Work order » Report each line from the data below that holds the word "linecap".

Dataset records »

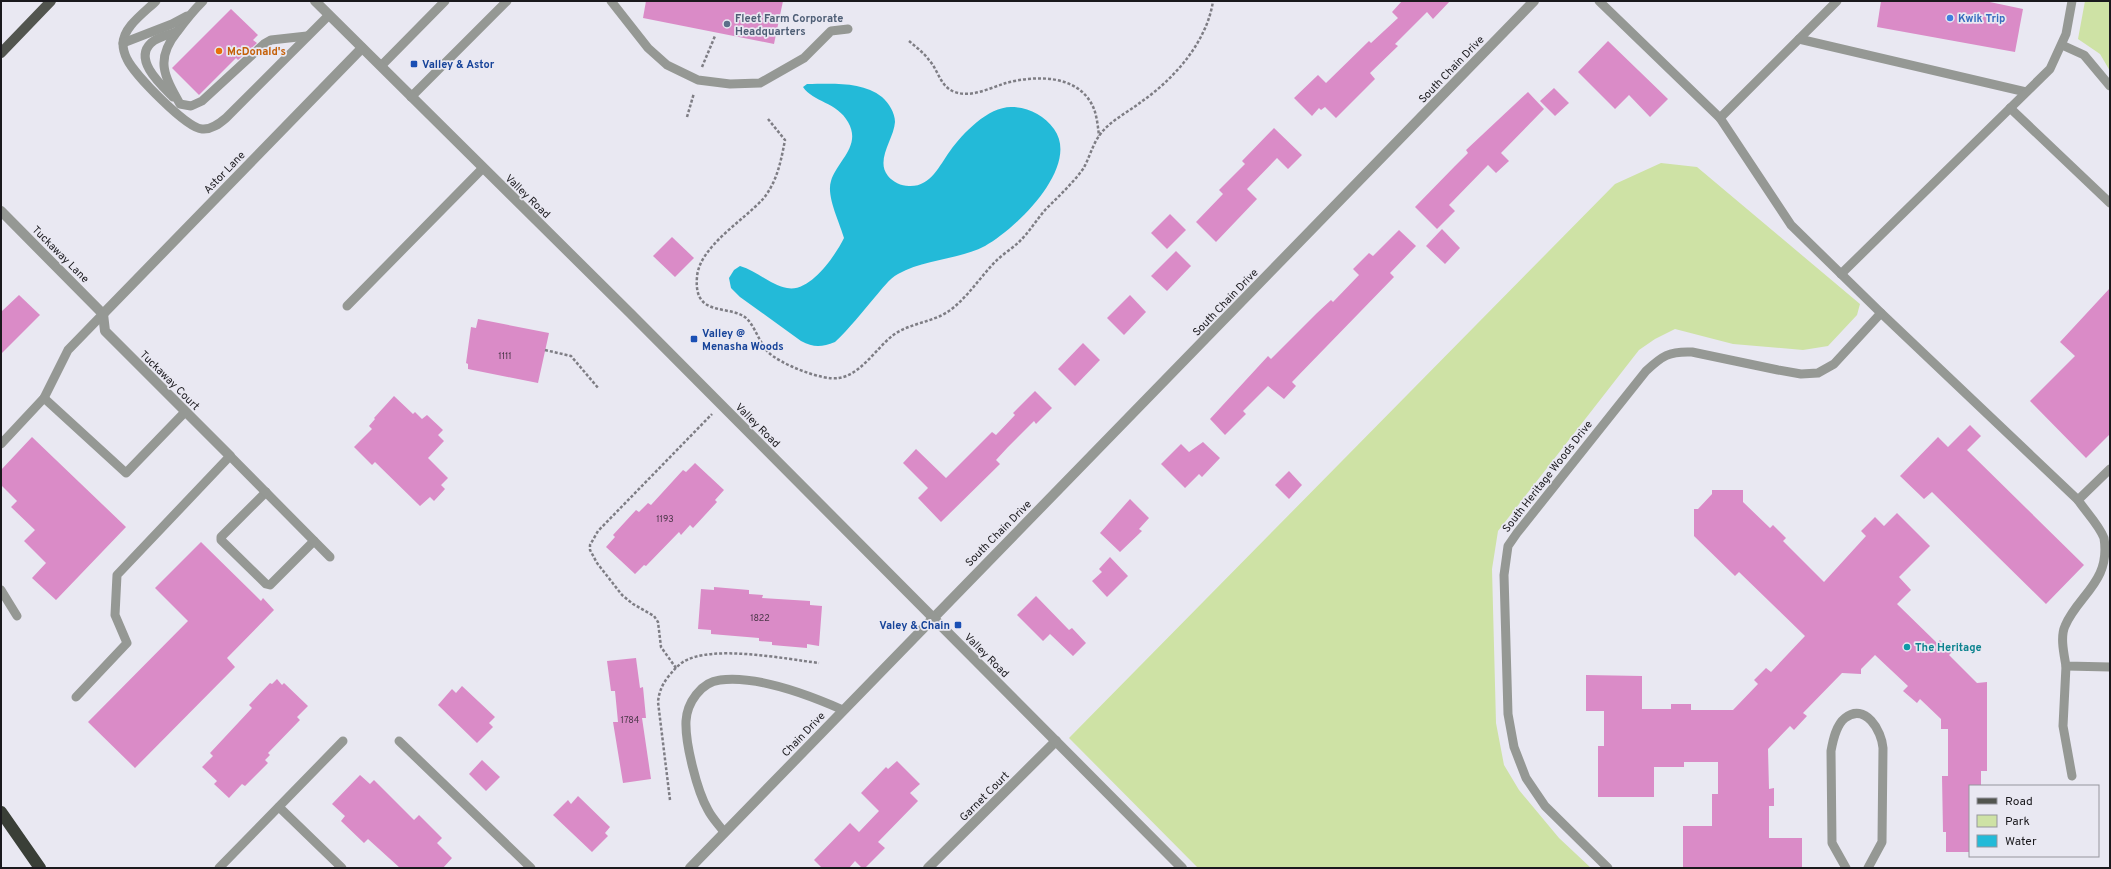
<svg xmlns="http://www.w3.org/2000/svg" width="2111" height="869" viewBox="0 0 2111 869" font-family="Overpass,sans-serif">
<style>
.green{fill:#cee2a5}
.water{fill:#23bad8}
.building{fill:#da8bc7}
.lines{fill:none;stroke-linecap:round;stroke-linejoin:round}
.path{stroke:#7e7d84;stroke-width:2.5;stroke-dasharray:3 2;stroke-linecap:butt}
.service{stroke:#959894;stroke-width:9}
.minor{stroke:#959894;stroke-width:10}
.tertiary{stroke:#959894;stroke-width:10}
.primary{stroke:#52554f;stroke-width:10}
.motorway{stroke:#3a3f37;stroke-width:12}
.shop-dot{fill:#3f7fe0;stroke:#e9e8f2;stroke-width:1.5}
.service-dot{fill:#5c6f8a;stroke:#e9e8f2;stroke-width:1.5}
.food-dot{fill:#e8710a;stroke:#e9e8f2;stroke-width:1.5}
.transit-dot{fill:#1a4fb4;stroke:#e9e8f2;stroke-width:1.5}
.culture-dot{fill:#0f9aa8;stroke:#e9e8f2;stroke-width:1.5}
.labels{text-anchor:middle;stroke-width:3.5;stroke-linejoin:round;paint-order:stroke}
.number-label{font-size:9px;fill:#4a3648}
.service-label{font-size:11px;font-weight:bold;fill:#4e5e75;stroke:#e9e8f2;text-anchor:start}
.shop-label{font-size:11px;font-weight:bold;fill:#366cbe;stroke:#e9e8f2;text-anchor:start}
.food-label{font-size:11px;font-weight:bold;fill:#c56008;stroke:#e9e8f2;text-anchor:start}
.transit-label{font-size:11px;font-weight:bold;fill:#164399;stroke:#e9e8f2;text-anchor:start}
.street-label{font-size:11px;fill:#1a191d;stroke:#e9e8f2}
.culture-label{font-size:11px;font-weight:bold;fill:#0d838f;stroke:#e9e8f2;text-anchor:start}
</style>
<rect width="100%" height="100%" fill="#e9e8f2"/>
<g class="green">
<path d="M2085,1H2110V71L2100,54L2078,39Z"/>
<path d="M1661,163L1697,167L1860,304L1857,315L1828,346L1803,350L1733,344L1675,329L1655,339L1639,350L1498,531L1492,569L1496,723L1504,765L1519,790L1559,838L1591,868H1198L1069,738L1615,184Z"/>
</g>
<path class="water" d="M807,84C831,84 862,81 882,97C889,103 895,113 895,122C894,139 875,160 888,176C893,182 901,186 909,186C931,187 939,166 950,151C963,133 988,107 1011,107C1028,107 1044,115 1054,129C1081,166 1016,229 985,246C958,260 924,259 898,274C889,279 882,289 875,297C862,312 850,328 835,342C822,347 814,348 801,341L740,297L731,288L729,278L734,270L740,266C757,271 770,285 787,288C810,293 835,256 844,238C840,223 826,196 831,181C837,161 862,146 848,122C837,102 813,102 803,87Z"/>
<g class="building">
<path d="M646,1H783L774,44L643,18Z"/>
<path d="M1402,1H1450L1433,19L1427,12L1395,44L1398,46L1370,73L1375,79L1336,118L1325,107L1321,110L1319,108L1312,116L1294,98L1318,75L1326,83L1369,41L1371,43L1398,18L1392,12Z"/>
<path d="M1881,1H1985L2023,9L2015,52L1877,27Z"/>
<path d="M231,9L258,35L253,40L257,43L238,60L236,58L199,95L172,68Z"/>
<path d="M1608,41L1668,99L1650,117L1629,95L1615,109L1578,72Z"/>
<path d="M1554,88L1569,103L1555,116L1540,101Z"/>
<path d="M1528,92L1544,109L1501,153L1509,161L1496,173L1488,165L1449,205L1455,211L1437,229L1415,207L1455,166L1468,153L1466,150Z"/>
<path d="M1274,128L1302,155L1288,169L1277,158L1247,189L1257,199L1216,242L1196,222L1223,194L1219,190L1245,164L1242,161Z"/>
<path d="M1170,214L1186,230L1167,249L1151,233Z"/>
<path d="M1442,229L1460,248L1445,264L1426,246Z"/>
<path d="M1399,230L1416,246L1390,273L1394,277L1292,382L1296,386L1284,399L1268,386L1243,411L1246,414L1225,435L1210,419L1268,356L1271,359L1317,313L1331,300L1333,302L1359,275L1353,269L1369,253L1373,256Z"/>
<path d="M672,237L694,258L675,277L653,256Z"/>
<path d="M1176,251L1191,266L1167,291L1151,276Z"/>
<path d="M2110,288V434L2086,458L2030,401L2075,356L2060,342Z"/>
<path d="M19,295L40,315L1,354V312Z"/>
<path d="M1130,295L1146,312L1124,335L1107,318Z"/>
<path d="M478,319L549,333L538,383L468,369V364L466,363L471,327L476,328Z"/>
<path d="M1083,343L1100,360L1075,386L1058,369Z"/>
<path d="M1035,391L1052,408L1036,424L1034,421L1008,447L996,460L1000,464L941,522L918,498L928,488L903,463L916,449L946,478L992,432L996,435L1015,415L1013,413Z"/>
<path d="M394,396L413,414L415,412L422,419L427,415L443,430L438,435L444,441L428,458L448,478L441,485L445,489L434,501L430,497L420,506L375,462L372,465L354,447L372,429L369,426L375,419L374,418Z"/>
<path d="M1970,425L1981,436L1967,450L2084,565L2046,604L1932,492L1924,499L1900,476L1938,437L1948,447Z"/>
<path d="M32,437L126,527L56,600L32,578L46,563L24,541L35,530L11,507L17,501L1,485V470Z"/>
<path d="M1203,442L1220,458L1202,477L1199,474L1185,488L1161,464L1181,444L1189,452Z"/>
<path d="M695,463L724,490L715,500L717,502L693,528L690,525L681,535L679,532L646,566L644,565L635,574L606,547L615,537L613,535L636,510L639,512L648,503L651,505L683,470L686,472Z"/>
<path d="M1289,471L1302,485L1289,499L1275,485Z"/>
<path d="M1712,490H1743V502L1770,528L1773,525L1786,538L1783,541L1824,582L1866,536L1861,531L1875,517L1884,526L1897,513L1930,546L1899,577L1911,590L1897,604L1937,643L1940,640L1952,652L1949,655L1977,683L1987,682V771H1981V786H1970V852H1946V832H1943L1942,776H1948V729H1941V719L1920,699L1917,703L1903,691L1908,686L1875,655L1861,669V674L1842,673L1803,713L1807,716L1794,730L1790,726L1768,749L1769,789L1774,788V806H1769V838H1802V868H1683V826H1712V794H1718V762H1684V767H1654V797H1598V746H1604V711H1586V675L1642,676V709H1671V704H1691V710H1733L1758,684L1754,680L1766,668L1771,672L1805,636L1739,572L1735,576L1694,536V509H1698L1712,494Z"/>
<path d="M1130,499L1149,518L1139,529L1142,531L1120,552L1100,533Z"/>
<path d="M201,542L261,601L263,598L274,610L227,658L235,667L135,768L88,722L188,621L155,588Z"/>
<path d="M1110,557L1128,576L1107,597L1092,581L1102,572L1099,569Z"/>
<path d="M714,587L749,590V594L763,595L762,598L810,601V605L822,606L819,646L807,644V648L772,645V642L759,641V638L711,634V630L698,629L701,589L714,590Z"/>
<path d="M1036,596L1069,630L1072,628L1086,643L1073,656L1050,634L1043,641L1017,615Z"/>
<path d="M636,658L640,688L643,687L646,718H642L651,779L623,783L613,722H618L615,691H611L607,661Z"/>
<path d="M277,679L282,685L284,683L308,706L297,717L300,720L268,753L270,755L265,760L268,763L245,786L242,784L229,798L214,784L217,781L202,767L213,756L210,753L252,708L249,705L270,683L272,684Z"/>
<path d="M462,686L495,717L489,723L493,727L477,743L438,705L452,689L456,693Z"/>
<path d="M482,760L500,777L486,791L469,774Z"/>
<path d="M897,761L920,784L910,793L918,801L878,842L885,848L865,868H862L855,861L849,868H822L814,860L850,823L859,832L879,811L861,793L886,767L888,769Z"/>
<path d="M360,775L370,784L374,780L414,820L419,815L442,838L437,843L452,858L443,868H400L368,839L364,843L341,821L345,816L332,804Z"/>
<path d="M578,796L610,827L605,833L608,836L592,852L553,815L568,800L571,804Z"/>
</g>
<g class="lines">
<g class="path">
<path d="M909,41C916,47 924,53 929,60C939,71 940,87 955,92C971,98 990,88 1006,83C1036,75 1080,74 1094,109C1097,117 1098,127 1099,136"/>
<path d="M702,67L715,36"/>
<path d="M687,117L694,93"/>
<path d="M768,119L785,140C781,161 777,182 763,199C744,220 699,247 697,277C693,321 734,302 749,321C756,330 760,343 768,352C780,364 822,381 839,378C860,375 876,349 892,336C910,322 935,323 953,308C970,294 981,276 996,261C1003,254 1013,248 1020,241C1030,231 1037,219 1046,209C1059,196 1072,184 1083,169C1089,159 1092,146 1099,136C1109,121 1127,113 1141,102C1174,79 1207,42 1213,1"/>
<path d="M545,350L571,356L599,389"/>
<path d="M676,668L661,647L658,622L654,616L633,604L622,595L597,563L590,550V545L598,531L712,414"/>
<path d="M670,800L658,702C659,692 662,685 668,677C673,671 677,666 683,662C711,644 786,659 819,663"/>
</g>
<g class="service">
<path d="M156,1C145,12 123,27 123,44C123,48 125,55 127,59C134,74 186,128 202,129C211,130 219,124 226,118L329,15"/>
<path d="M203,1C193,11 185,21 177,32C155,59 164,76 180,104L191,106L202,101L264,44L271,40L307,36"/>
<path d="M611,1L648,48L667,65L698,80L730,84L760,83L804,58L831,31L848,29"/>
<path d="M1599,1L1720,118L1791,225L1881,313L2078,500C2086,512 2099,525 2104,538C2111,582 2078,595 2065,626C2060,637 2064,654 2066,666L2110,667"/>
<path d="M1799,39L2026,92"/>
<path d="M123,43L172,24L187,16"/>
<path d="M2062,45L2084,55L2110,86"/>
<path d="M381,66L445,1"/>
<path d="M173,97C161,85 133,60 151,43C157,37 168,35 176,32"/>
<path d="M411,97L507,1"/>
<path d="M2010,108L2110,203"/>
<path d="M1720,118L1837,1"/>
<path d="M1841,274L2050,69L2066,34L2072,1"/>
<path d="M347,306L483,168"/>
<path d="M44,398L126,473L185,412"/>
<path d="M1,444L44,398L68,350L103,314"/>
<path d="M266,492L221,537V540L266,584L270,585L314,541"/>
<path d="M2078,500L2110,469"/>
<path d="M1,590L17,616"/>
<path d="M2066,666L2063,726L2072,776"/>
<path d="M76,697L127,643L115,615L117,575L230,456L330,557"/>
<path d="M399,741L531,868"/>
<path d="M279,807L342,868"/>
<path d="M724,832C719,825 712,818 708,810C697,791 685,743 686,721C687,703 701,682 720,680C758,675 809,695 843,710"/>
<path d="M219,868L343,741"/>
<path d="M1608,868L1545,806L1526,778L1514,747L1508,714L1504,575L1508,546L1517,533L1646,371C1662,356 1669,351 1692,352L1778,370L1801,374L1818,373L1834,364L1881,313"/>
<path d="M1846,868L1832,843L1831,751C1833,740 1836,725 1845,718C1865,702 1882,731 1883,748L1882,842L1868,868"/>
</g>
<g class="minor">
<path d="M1,211L103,314"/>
<path d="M103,314L362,48"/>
<path d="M103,314L105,331L230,456"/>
<path d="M690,868L1534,1"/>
<path d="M928,868L1056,741"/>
</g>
<path class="tertiary" d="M315,1L630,313L1182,868"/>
<path class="primary" d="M1,53L51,1"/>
<path class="motorway" d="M1,812L40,868"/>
</g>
<circle class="shop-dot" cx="1950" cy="18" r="4"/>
<circle class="service-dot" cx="727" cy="24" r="4"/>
<circle class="food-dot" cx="219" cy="51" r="4"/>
<g class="transit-dot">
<rect x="410" y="60" width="8" height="8" rx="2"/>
<rect x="690" y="335" width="8" height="8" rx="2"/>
<rect x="954" y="621" width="8" height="8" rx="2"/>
</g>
<circle class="culture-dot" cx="1907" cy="647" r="4"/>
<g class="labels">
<g class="number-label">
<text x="505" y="359">1111</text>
<text x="665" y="522">1193</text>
<text x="760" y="621">1822</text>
<text x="630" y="723">1784</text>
</g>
<g class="service-label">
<text x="735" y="22">Fleet Farm Corporate<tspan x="735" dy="13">Headquarters</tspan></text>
</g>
<g class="shop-label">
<text x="1958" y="22">Kwik Trip</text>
</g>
<g class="food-label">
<text x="227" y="55">McDonald's</text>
</g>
<g class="transit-label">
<text x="422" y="68">Valley &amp; Astor</text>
<text x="702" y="337">Valley @<tspan x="702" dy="13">Menasha Woods</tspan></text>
<text x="950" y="629" text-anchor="end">Valey &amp; Chain</text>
</g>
<g class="street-label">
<text transform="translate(1451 69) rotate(-46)" y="4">South Chain Drive</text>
<text transform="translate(224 172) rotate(-46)" y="4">Astor Lane</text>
<text transform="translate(528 196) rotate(44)" y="4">Valley Road</text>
<text transform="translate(61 254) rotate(45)" y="4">Tuckaway Lane</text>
<text transform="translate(1225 302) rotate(-46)" y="4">South Chain Drive</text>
<text transform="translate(170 380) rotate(45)" y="4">Tuckaway Court</text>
<text transform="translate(758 425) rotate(45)" y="4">Valley Road</text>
<text transform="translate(1547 476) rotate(-52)" y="4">South Heritage Woods Drive</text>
<text transform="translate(998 533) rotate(-45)" y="4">South Chain Drive</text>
<text transform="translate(987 655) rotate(45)" y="4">Valley Road</text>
<text transform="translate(803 734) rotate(-46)" y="4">Chain Drive</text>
<text transform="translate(984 796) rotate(-45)" y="4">Garnet Court</text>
</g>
<g class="culture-label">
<text x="1915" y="651">The Heritage</text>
</g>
</g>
<rect width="2111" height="869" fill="none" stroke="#1a191d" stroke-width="4"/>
<rect x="1969" y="785" width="130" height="72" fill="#e9e8f2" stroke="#96959d"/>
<rect x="1977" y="798" width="20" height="6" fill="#52554f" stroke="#96959d"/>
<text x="2005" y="805" font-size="12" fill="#1a191d">Road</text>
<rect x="1977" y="815" width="20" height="12" fill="#cee2a5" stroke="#96959d"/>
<text x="2005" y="825" font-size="12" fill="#1a191d">Park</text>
<rect x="1977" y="835" width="20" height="12" fill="#23bad8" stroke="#96959d"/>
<text x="2005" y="845" font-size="12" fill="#1a191d">Water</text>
</svg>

Reply to the exercise »
.lines{fill:none;stroke-linecap:round;stroke-linejoin:round}
.path{stroke:#7e7d84;stroke-width:2.5;stroke-dasharray:3 2;stroke-linecap:butt}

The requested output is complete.